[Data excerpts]
_ _ _ _

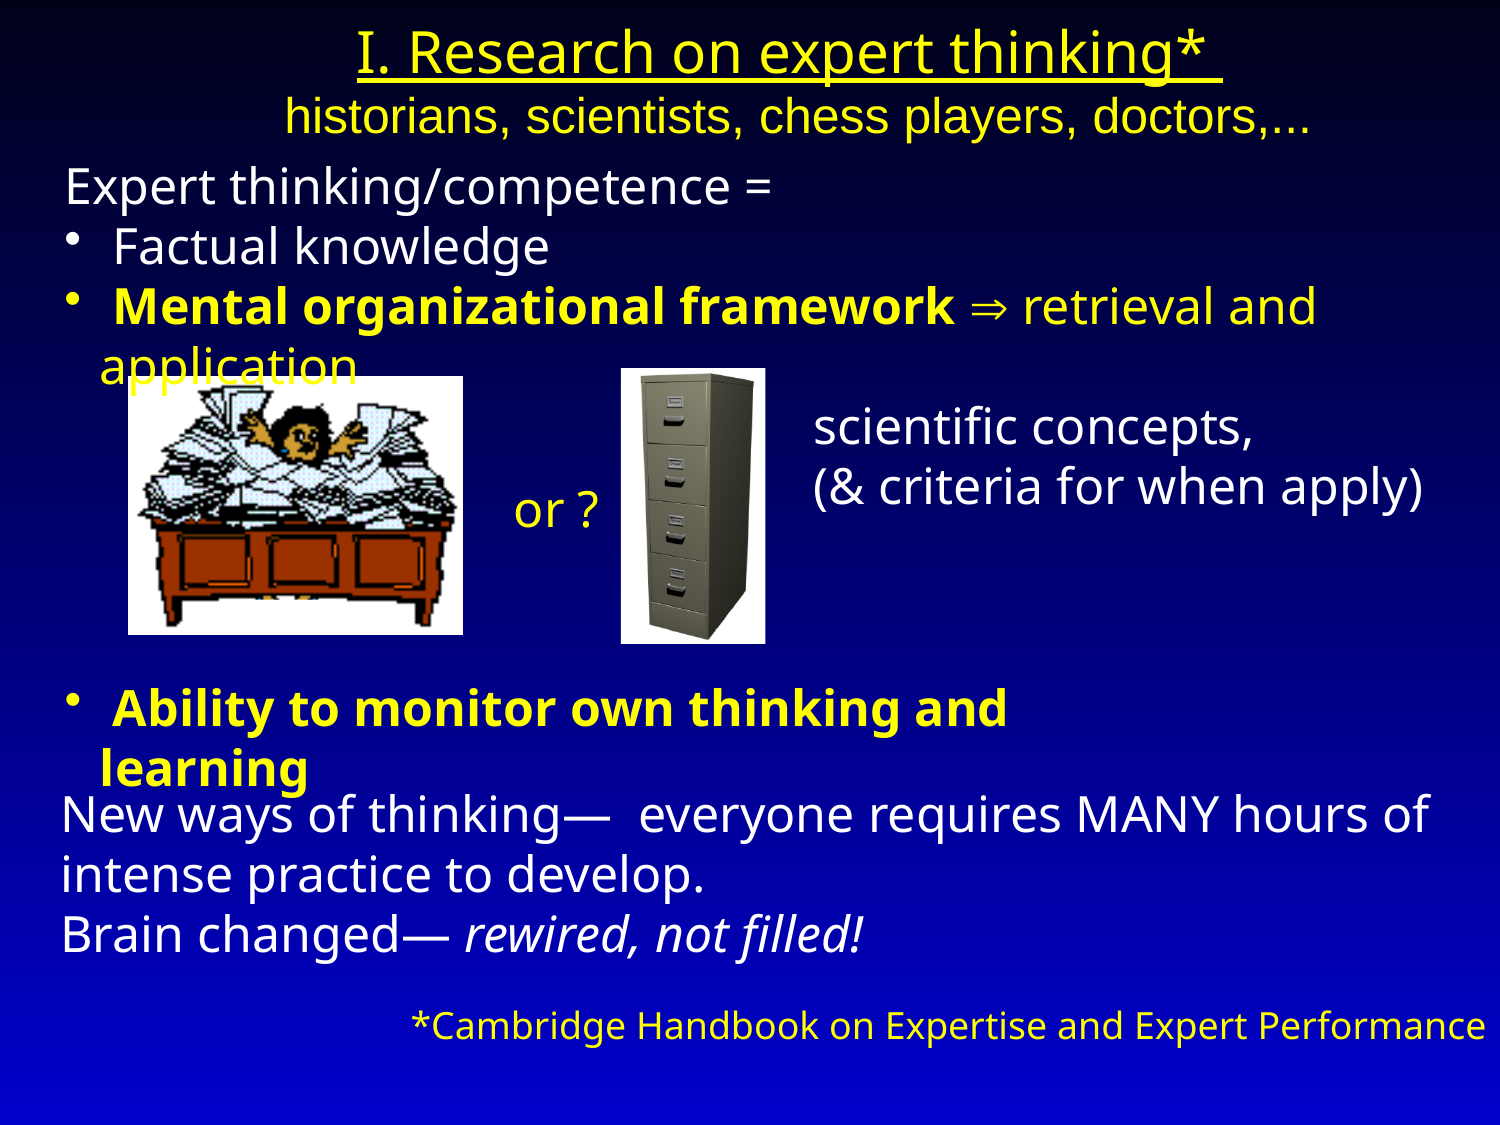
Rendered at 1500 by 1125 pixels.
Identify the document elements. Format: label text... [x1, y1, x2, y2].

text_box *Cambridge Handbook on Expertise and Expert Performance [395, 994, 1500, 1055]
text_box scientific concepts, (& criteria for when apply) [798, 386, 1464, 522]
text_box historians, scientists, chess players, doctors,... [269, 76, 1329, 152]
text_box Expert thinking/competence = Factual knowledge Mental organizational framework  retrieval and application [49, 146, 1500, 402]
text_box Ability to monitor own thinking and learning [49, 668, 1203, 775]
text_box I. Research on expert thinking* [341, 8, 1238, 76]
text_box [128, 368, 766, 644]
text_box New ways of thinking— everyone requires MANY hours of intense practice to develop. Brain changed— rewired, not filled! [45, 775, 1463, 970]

_ _ _ _

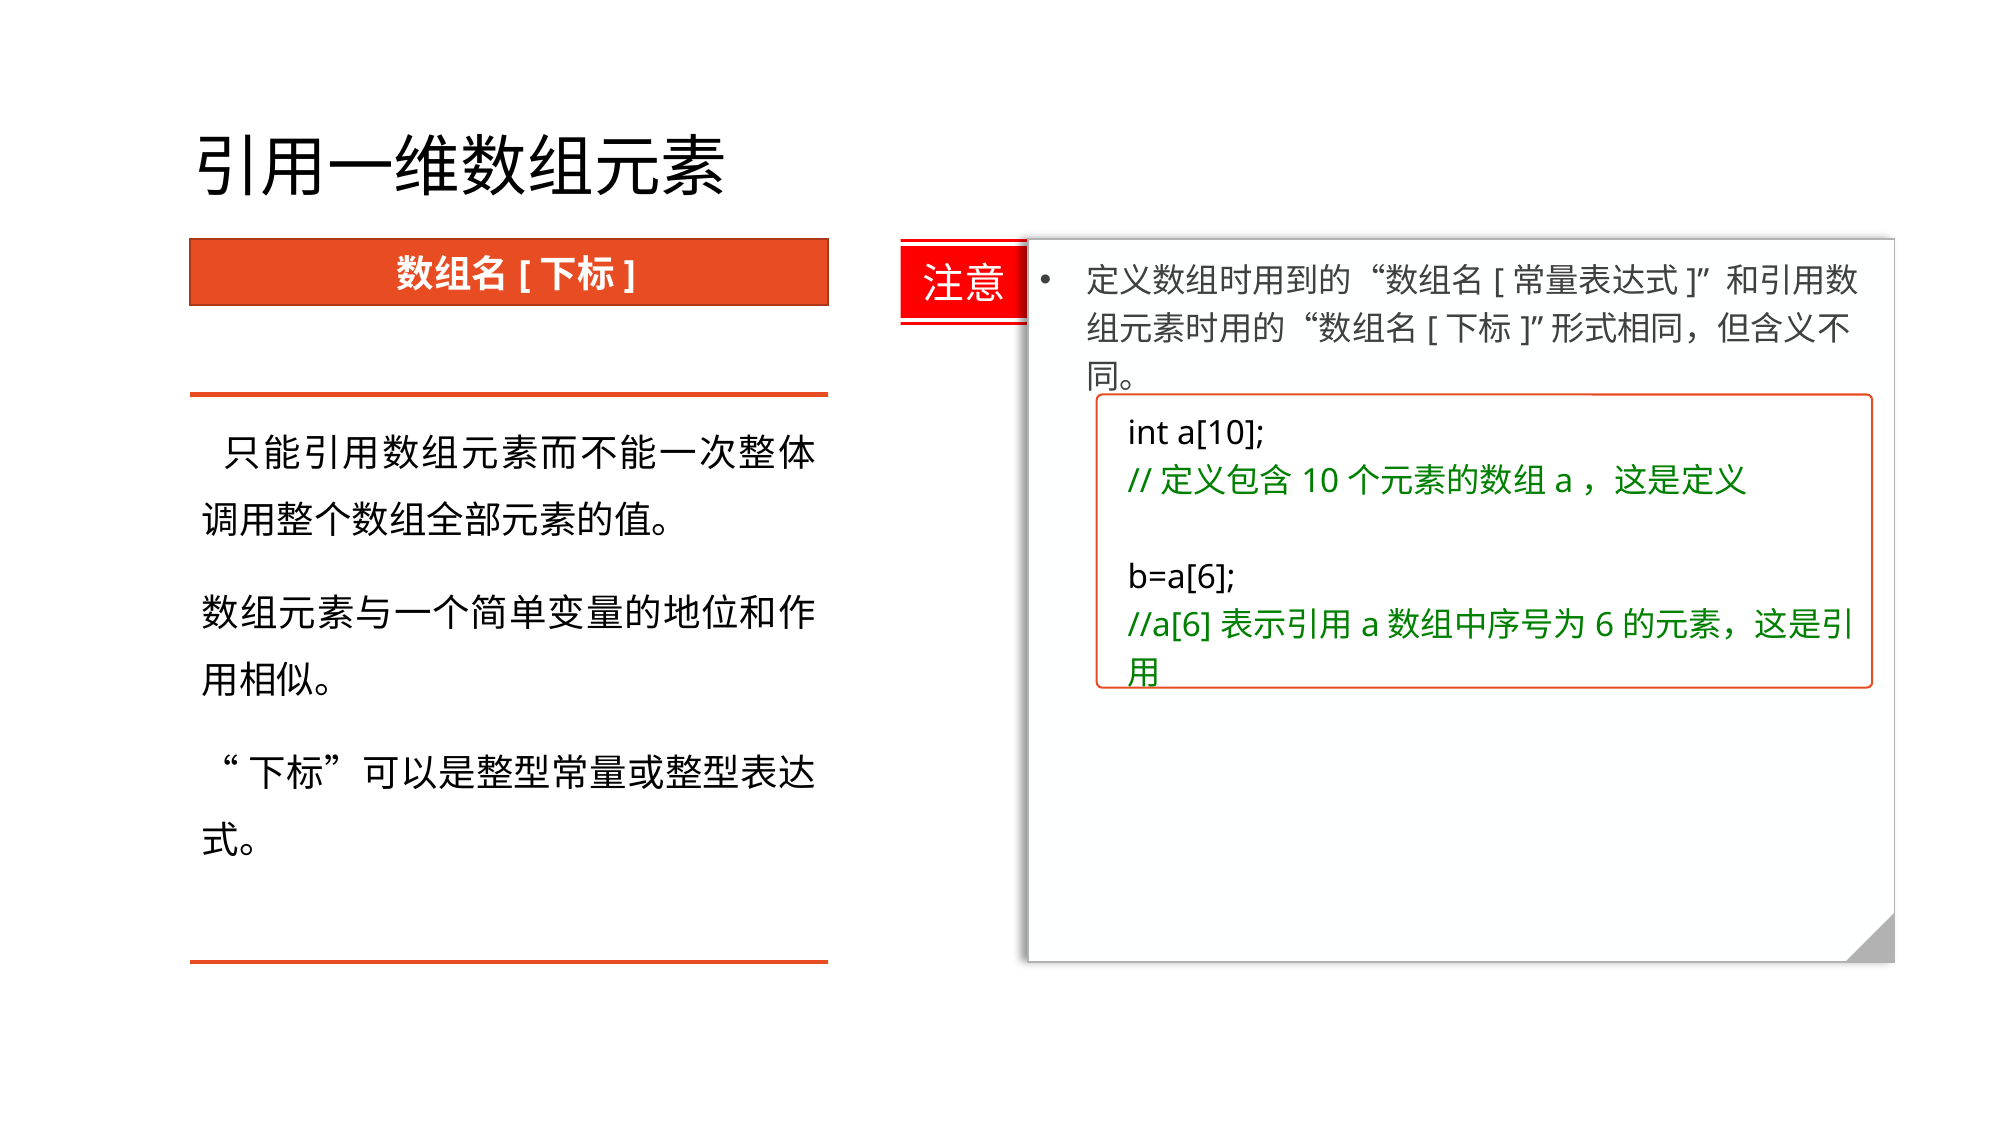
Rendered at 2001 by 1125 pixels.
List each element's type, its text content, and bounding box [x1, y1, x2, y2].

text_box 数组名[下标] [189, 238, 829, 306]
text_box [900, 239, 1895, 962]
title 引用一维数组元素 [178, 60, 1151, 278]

_ _ _ _

- Instruction -
Search the records above for "Rendered". Copy each line where it is found.

- Response for this exercise -
Rendered at 1500 by 1125 pixels.
Rendered at 2001 by 1125 pixels.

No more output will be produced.